=== Section Start ===
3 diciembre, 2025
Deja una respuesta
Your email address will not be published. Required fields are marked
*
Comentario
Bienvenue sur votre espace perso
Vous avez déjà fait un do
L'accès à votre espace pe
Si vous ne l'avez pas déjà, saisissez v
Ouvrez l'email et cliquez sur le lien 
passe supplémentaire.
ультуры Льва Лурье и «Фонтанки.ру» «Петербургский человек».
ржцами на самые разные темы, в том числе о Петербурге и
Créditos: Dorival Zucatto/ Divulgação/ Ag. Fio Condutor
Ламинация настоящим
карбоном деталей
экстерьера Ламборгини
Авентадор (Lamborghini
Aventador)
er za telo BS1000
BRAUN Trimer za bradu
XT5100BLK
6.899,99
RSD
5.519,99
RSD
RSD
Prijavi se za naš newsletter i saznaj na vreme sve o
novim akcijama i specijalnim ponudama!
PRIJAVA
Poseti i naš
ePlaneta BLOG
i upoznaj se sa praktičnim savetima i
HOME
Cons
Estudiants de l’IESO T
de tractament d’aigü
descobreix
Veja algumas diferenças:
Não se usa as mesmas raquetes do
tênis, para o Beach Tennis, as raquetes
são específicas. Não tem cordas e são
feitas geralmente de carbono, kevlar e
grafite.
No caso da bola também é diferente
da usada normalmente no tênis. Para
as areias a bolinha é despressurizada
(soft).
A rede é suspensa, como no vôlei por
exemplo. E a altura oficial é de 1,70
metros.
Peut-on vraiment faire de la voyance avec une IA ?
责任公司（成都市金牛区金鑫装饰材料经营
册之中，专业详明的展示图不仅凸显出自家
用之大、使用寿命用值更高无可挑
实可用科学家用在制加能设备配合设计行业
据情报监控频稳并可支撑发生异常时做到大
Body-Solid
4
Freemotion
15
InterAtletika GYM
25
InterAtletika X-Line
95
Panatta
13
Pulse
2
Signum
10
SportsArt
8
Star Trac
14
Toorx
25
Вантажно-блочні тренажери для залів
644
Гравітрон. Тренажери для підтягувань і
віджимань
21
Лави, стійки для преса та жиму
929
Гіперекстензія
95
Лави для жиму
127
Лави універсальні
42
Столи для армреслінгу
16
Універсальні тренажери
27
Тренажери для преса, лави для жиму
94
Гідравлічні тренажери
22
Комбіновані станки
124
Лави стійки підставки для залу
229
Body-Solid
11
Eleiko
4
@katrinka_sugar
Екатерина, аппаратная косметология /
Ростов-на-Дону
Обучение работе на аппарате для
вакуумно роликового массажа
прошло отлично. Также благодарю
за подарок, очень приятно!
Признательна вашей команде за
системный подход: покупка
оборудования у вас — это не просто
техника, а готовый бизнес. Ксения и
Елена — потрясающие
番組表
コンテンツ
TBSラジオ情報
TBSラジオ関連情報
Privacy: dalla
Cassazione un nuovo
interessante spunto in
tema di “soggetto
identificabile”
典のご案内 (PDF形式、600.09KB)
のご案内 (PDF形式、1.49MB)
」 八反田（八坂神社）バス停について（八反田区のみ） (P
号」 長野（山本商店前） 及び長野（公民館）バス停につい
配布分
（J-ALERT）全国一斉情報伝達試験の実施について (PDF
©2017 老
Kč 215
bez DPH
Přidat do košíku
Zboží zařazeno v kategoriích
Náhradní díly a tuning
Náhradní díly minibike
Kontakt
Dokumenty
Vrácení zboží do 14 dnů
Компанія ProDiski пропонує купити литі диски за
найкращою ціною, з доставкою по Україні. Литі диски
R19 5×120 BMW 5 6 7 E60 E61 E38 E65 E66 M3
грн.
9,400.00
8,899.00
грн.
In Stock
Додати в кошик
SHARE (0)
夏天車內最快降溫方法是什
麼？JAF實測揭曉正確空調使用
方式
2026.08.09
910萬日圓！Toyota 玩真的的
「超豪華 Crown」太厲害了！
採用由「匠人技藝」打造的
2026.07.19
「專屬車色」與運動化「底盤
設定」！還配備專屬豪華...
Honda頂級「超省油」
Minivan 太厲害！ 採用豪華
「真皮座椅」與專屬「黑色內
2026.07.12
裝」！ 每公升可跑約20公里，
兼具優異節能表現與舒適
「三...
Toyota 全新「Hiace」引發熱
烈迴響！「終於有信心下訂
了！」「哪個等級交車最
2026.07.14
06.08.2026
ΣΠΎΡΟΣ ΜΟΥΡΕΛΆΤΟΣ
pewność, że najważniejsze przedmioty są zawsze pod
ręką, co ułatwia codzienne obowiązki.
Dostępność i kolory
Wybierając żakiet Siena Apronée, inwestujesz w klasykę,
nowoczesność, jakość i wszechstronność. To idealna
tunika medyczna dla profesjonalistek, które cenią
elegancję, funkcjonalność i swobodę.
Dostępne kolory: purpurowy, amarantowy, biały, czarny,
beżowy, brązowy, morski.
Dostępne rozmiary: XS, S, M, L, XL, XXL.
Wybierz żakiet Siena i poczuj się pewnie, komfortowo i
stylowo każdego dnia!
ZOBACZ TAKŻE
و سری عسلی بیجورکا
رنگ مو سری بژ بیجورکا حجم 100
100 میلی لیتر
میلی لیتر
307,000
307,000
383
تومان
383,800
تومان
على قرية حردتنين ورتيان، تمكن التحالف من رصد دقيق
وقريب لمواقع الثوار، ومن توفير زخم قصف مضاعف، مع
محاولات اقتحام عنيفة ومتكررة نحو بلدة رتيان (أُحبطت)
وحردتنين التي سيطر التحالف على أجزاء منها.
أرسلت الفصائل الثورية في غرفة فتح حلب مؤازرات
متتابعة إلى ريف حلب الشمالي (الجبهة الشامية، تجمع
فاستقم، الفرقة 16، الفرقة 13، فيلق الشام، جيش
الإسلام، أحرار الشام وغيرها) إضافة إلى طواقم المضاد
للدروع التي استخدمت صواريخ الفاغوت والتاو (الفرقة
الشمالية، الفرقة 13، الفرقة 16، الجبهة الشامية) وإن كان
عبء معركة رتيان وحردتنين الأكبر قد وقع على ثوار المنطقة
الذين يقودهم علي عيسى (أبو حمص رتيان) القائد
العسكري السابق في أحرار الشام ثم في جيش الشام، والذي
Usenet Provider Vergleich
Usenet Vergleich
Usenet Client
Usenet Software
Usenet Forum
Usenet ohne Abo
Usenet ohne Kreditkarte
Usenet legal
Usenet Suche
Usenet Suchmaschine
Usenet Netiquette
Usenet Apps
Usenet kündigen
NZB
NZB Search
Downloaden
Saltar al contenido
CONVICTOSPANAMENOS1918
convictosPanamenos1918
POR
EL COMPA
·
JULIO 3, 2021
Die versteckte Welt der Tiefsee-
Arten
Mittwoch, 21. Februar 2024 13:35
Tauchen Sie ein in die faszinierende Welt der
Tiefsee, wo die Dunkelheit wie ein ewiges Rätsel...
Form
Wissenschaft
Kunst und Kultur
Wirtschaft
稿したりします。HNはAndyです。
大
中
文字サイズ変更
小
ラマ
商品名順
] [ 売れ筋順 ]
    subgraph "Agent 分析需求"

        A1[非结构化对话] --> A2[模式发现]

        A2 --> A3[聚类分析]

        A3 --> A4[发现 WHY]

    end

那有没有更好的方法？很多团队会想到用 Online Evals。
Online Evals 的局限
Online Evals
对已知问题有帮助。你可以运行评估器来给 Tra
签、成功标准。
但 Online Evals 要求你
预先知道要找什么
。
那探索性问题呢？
=== Section End ===
INSTRUCTIONS TO FOLLOW: Every record above should be output exactly.

EXPECTED ANSWER:
3 diciembre, 2025
Deja una respuesta
Your email address will not be published. Required fields are marked
*
Comentario
Bienvenue sur votre espace perso
Vous avez déjà fait un do
L'accès à votre espace pe
Si vous ne l'avez pas déjà, saisissez v
Ouvrez l'email et cliquez sur le lien 
passe supplémentaire.
ультуры Льва Лурье и «Фонтанки.ру» «Петербургский человек».
ржцами на самые разные темы, в том числе о Петербурге и
Créditos: Dorival Zucatto/ Divulgação/ Ag. Fio Condutor
Ламинация настоящим
карбоном деталей
экстерьера Ламборгини
Авентадор (Lamborghini
Aventador)
er za telo BS1000
BRAUN Trimer za bradu
XT5100BLK
6.899,99
RSD
5.519,99
RSD
RSD
Prijavi se za naš newsletter i saznaj na vreme sve o
novim akcijama i specijalnim ponudama!
PRIJAVA
Poseti i naš
ePlaneta BLOG
i upoznaj se sa praktičnim savetima i
HOME
Cons
Estudiants de l’IESO T
de tractament d’aigü
descobreix
Veja algumas diferenças:
Não se usa as mesmas raquetes do
tênis, para o Beach Tennis, as raquetes
são específicas. Não tem cordas e são
feitas geralmente de carbono, kevlar e
grafite.
No caso da bola também é diferente
da usada normalmente no tênis. Para
as areias a bolinha é despressurizada
(soft).
A rede é suspensa, como no vôlei por
exemplo. E a altura oficial é de 1,70
metros.
Peut-on vraiment faire de la voyance avec une IA ?
责任公司（成都市金牛区金鑫装饰材料经营
册之中，专业详明的展示图不仅凸显出自家
用之大、使用寿命用值更高无可挑
实可用科学家用在制加能设备配合设计行业
据情报监控频稳并可支撑发生异常时做到大
Body-Solid
4
Freemotion
15
InterAtletika GYM
25
InterAtletika X-Line
95
Panatta
13
Pulse
2
Signum
10
SportsArt
8
Star Trac
14
Toorx
25
Вантажно-блочні тренажери для залів
644
Гравітрон. Тренажери для підтягувань і
віджимань
21
Лави, стійки для преса та жиму
929
Гіперекстензія
95
Лави для жиму
127
Лави універсальні
42
Столи для армреслінгу
16
Універсальні тренажери
27
Тренажери для преса, лави для жиму
94
Гідравлічні тренажери
22
Комбіновані станки
124
Лави стійки підставки для залу
229
Body-Solid
11
Eleiko
4
@katrinka_sugar
Екатерина, аппаратная косметология /
Ростов-на-Дону
Обучение работе на аппарате для
вакуумно роликового массажа
прошло отлично. Также благодарю
за подарок, очень приятно!
Признательна вашей команде за
системный подход: покупка
оборудования у вас — это не просто
техника, а готовый бизнес. Ксения и
Елена — потрясающие
番組表
コンテンツ
TBSラジオ情報
TBSラジオ関連情報
Privacy: dalla
Cassazione un nuovo
interessante spunto in
tema di “soggetto
identificabile”
典のご案内 (PDF形式、600.09KB)
のご案内 (PDF形式、1.49MB)
」 八反田（八坂神社）バス停について（八反田区のみ） (P
号」 長野（山本商店前） 及び長野（公民館）バス停につい
配布分
（J-ALERT）全国一斉情報伝達試験の実施について (PDF
©2017 老
Kč 215
bez DPH
Přidat do košíku
Zboží zařazeno v kategoriích
Náhradní díly a tuning
Náhradní díly minibike
Kontakt
Dokumenty
Vrácení zboží do 14 dnů
Компанія ProDiski пропонує купити литі диски за
найкращою ціною, з доставкою по Україні. Литі диски
R19 5×120 BMW 5 6 7 E60 E61 E38 E65 E66 M3
грн.
9,400.00
8,899.00
грн.
In Stock
Додати в кошик
SHARE (0)
夏天車內最快降溫方法是什
麼？JAF實測揭曉正確空調使用
方式
2026.08.09
910萬日圓！Toyota 玩真的的
「超豪華 Crown」太厲害了！
採用由「匠人技藝」打造的
2026.07.19
「專屬車色」與運動化「底盤
設定」！還配備專屬豪華...
Honda頂級「超省油」
Minivan 太厲害！ 採用豪華
「真皮座椅」與專屬「黑色內
2026.07.12
裝」！ 每公升可跑約20公里，
兼具優異節能表現與舒適
「三...
Toyota 全新「Hiace」引發熱
烈迴響！「終於有信心下訂
了！」「哪個等級交車最
2026.07.14
06.08.2026
ΣΠΎΡΟΣ ΜΟΥΡΕΛΆΤΟΣ
pewność, że najważniejsze przedmioty są zawsze pod
ręką, co ułatwia codzienne obowiązki.
Dostępność i kolory
Wybierając żakiet Siena Apronée, inwestujesz w klasykę,
nowoczesność, jakość i wszechstronność. To idealna
tunika medyczna dla profesjonalistek, które cenią
elegancję, funkcjonalność i swobodę.
Dostępne kolory: purpurowy, amarantowy, biały, czarny,
beżowy, brązowy, morski.
Dostępne rozmiary: XS, S, M, L, XL, XXL.
Wybierz żakiet Siena i poczuj się pewnie, komfortowo i
stylowo każdego dnia!
ZOBACZ TAKŻE
و سری عسلی بیجورکا
رنگ مو سری بژ بیجورکا حجم 100
100 میلی لیتر
میلی لیتر
307,000
307,000
383
تومان
383,800
تومان
على قرية حردتنين ورتيان، تمكن التحالف من رصد دقيق
وقريب لمواقع الثوار، ومن توفير زخم قصف مضاعف، مع
محاولات اقتحام عنيفة ومتكررة نحو بلدة رتيان (أُحبطت)
وحردتنين التي سيطر التحالف على أجزاء منها.
أرسلت الفصائل الثورية في غرفة فتح حلب مؤازرات
متتابعة إلى ريف حلب الشمالي (الجبهة الشامية، تجمع
فاستقم، الفرقة 16، الفرقة 13، فيلق الشام، جيش
الإسلام، أحرار الشام وغيرها) إضافة إلى طواقم المضاد
للدروع التي استخدمت صواريخ الفاغوت والتاو (الفرقة
الشمالية، الفرقة 13، الفرقة 16، الجبهة الشامية) وإن كان
عبء معركة رتيان وحردتنين الأكبر قد وقع على ثوار المنطقة
الذين يقودهم علي عيسى (أبو حمص رتيان) القائد
العسكري السابق في أحرار الشام ثم في جيش الشام، والذي
Usenet Provider Vergleich
Usenet Vergleich
Usenet Client
Usenet Software
Usenet Forum
Usenet ohne Abo
Usenet ohne Kreditkarte
Usenet legal
Usenet Suche
Usenet Suchmaschine
Usenet Netiquette
Usenet Apps
Usenet kündigen
NZB
NZB Search
Downloaden
Saltar al contenido
CONVICTOSPANAMENOS1918
convictosPanamenos1918
POR
EL COMPA
·
JULIO 3, 2021
Die versteckte Welt der Tiefsee-
Arten
Mittwoch, 21. Februar 2024 13:35
Tauchen Sie ein in die faszinierende Welt der
Tiefsee, wo die Dunkelheit wie ein ewiges Rätsel...
Form
Wissenschaft
Kunst und Kultur
Wirtschaft
稿したりします。HNはAndyです。
大
中
文字サイズ変更
小
ラマ
商品名順
] [ 売れ筋順 ]
    subgraph "Agent 分析需求"

        A1[非结构化对话] --> A2[模式发现]

        A2 --> A3[聚类分析]

        A3 --> A4[发现 WHY]

    end

那有没有更好的方法？很多团队会想到用 Online Evals。
Online Evals 的局限
Online Evals
对已知问题有帮助。你可以运行评估器来给 Tra
签、成功标准。
但 Online Evals 要求你
预先知道要找什么
。
那探索性问题呢？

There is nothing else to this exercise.